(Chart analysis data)
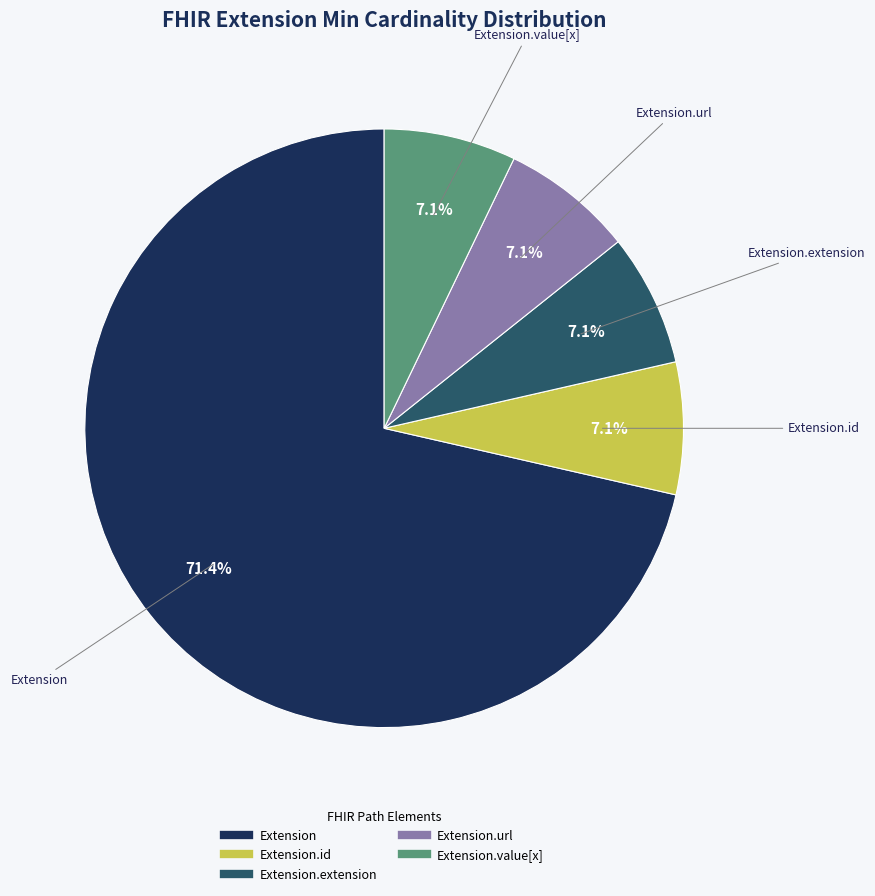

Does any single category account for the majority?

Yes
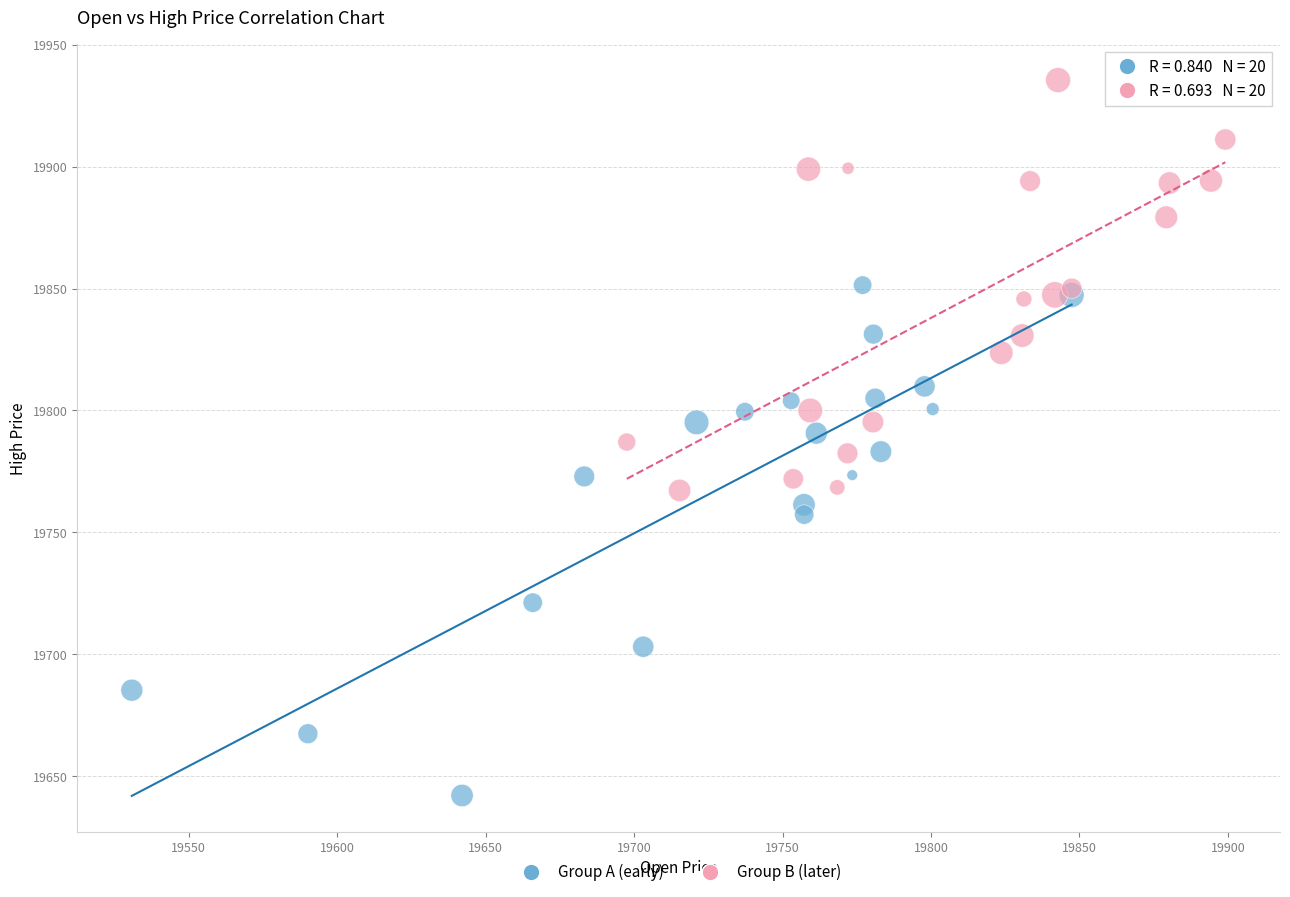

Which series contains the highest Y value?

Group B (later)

• **REQUIREMENT**
Render every line of the data above as a JSON list of strings, one string per line, skipping blank lines. Omit the pictures.

• **TASK SOLUTION**
[
  "Does any single category account for the majority?",
  "Yes",
  "Which series contains the highest Y value?",
  "Group B (later)"
]